Our future is our kids: Questions for the presidential candidates
The following op-ed was originally published at The Hill on November 25, 2015. It is written by Deborah Hersman, President and CEO of the National Safety Council, Colleen Sheehey-Church, National President of Mothers Against Drunk Driving and Kate Carr, former CEO & President of Safe Kids Worldwide.
What is the number one cause of death to children under 19? Surprising to some, the answer is unintentional injury—car crashes, drug overdoses, drivers impaired by alcohol or distracted by cell phones, infants dying of suffocation for unexplained reasons. What is even more frustrating is that most of them can be prevented.
If a presidential campaign is about the future—best embodied in setting a vision for our children—we believe that the candidates should spend some time answering questions about how we can prevent these tragedies. According to the Centers for Disease Control and Prevention, 7,645 children ages 19 and under lost their lives in 2013 to preventable injuries.
We urge the presidential candidates to consider the following questions.
Preventable injury is a leading cause of death for children and has many associated costs, but funds for prevention are always the first dollars cut in the federal budget.
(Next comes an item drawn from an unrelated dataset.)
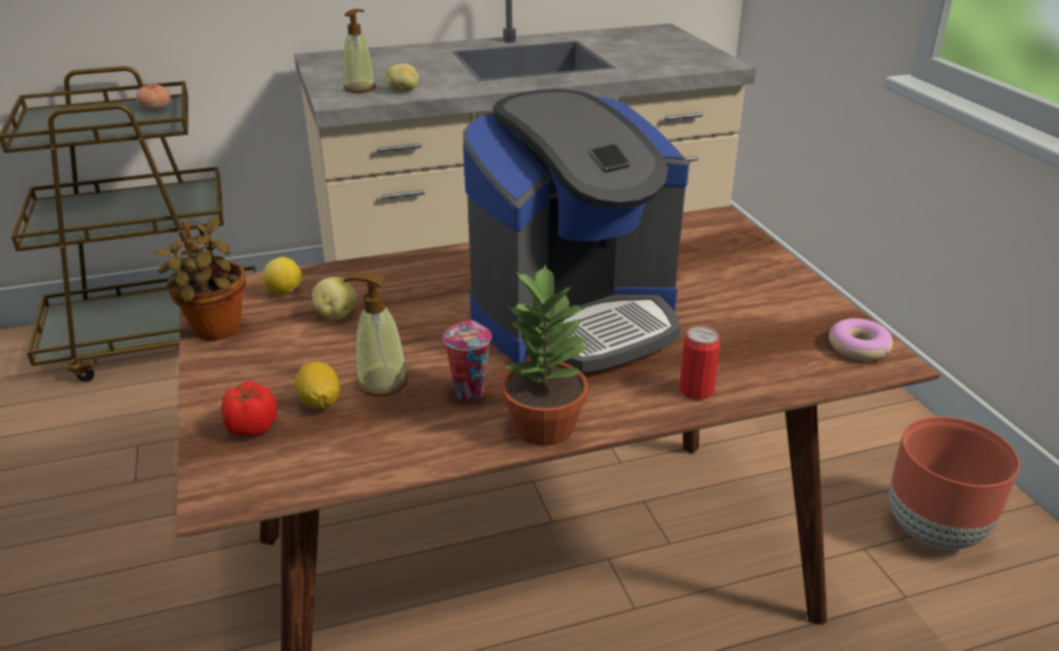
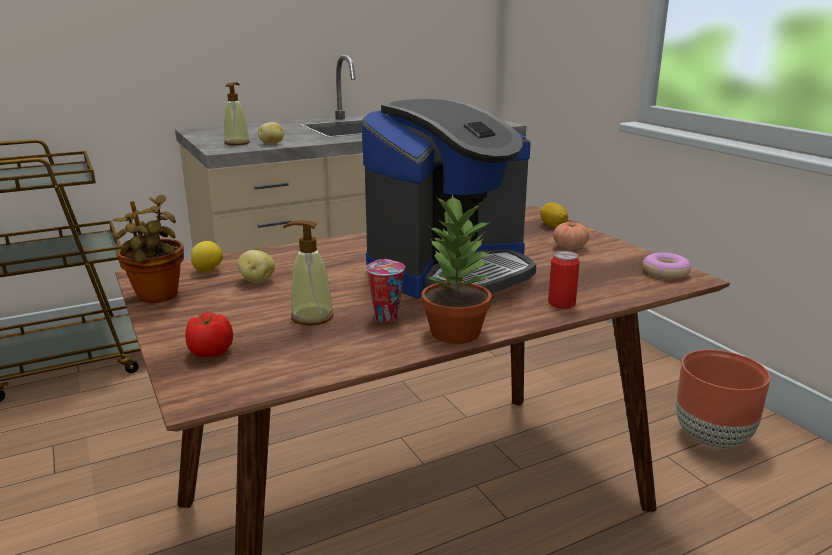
camera: 10 degrees left, 10 degrees down
(155, 108) = (63, 169): tomato -> tomato (570, 247)
(320, 402) = (264, 333): lemon -> lemon (553, 226)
What is your position on investing in prevention as a way to save lives and tax dollars?
There is an epidemic in our country involving the use, abuse and dependence on opioid medications. A National Safety Council survey revealed that a majority of Americans who are prescribed opioids have at least one risk factor for becoming addicted. In part, the opioid epidemic is perpetuating the new heroin crisis and an increase in crime—this impacts big city America and also suburban and rural communities. Further, the epidemic is hitting Americans at all ages. What concrete steps would you take to tackle this epidemic?
Estimates are that 2.6 million fewer children engaged in competitive sports over the past seven years. The consequences for the next generation are dire, as we face higher healthcare costs and an increase in obese children. How will you use the White House to engage our kids and encourage them to be more active and safe?
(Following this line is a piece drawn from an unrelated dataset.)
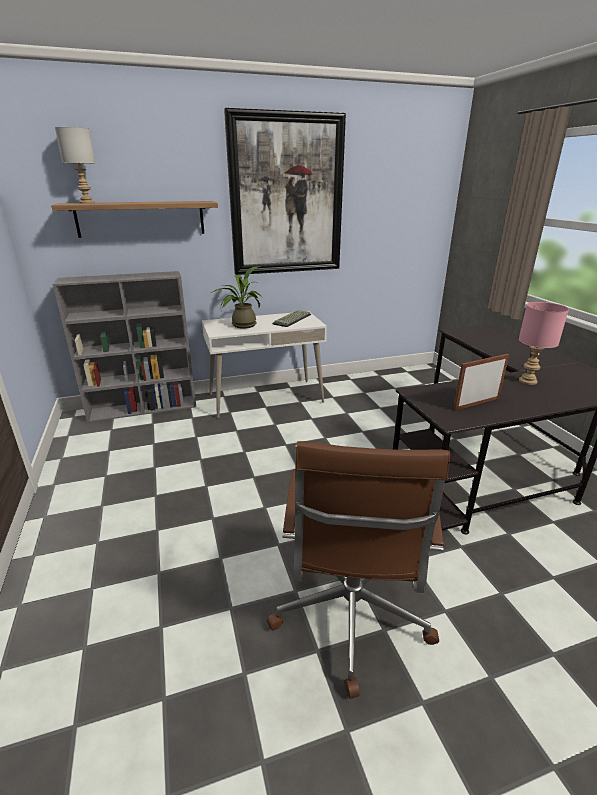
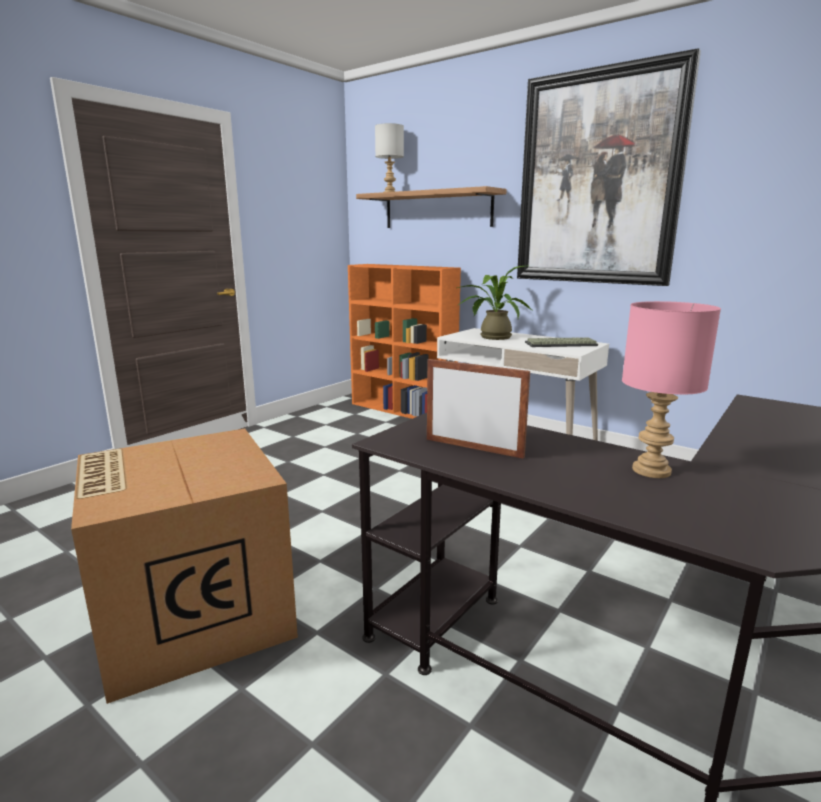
camera: 55 degrees right, 10 degrees down
(144, 408) = (403, 410): grey bookcase -> orange bookcase
(350, 617) = (192, 614): brown office chair -> cardboard box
One of the most successful campaigns to save lives and change behavior was Mothers Against Drunk Driving coming together to pass strong laws and make drinking and driving socially unacceptable, but there’s still carnage on roads because of impaired drivers. How will you join with MADD and others to continue the fight against all forms of impaired driving?
The kids who die each year from unintentional injury would field at least 347 soccer teams. More must be done to stop unintentional injuries and deaths, especially among our children—a goal of our three organizations. We ask the presidential candidates in both parties to develop responses to these questions. Drugs, traumatic brain injury and highway deaths are matters we can do something about. We only need a national strategy and the leadership to stand with us. We can start by agreeing that our nation needs to make a genuine investment in prevention as part of healthcare. We are ready to help.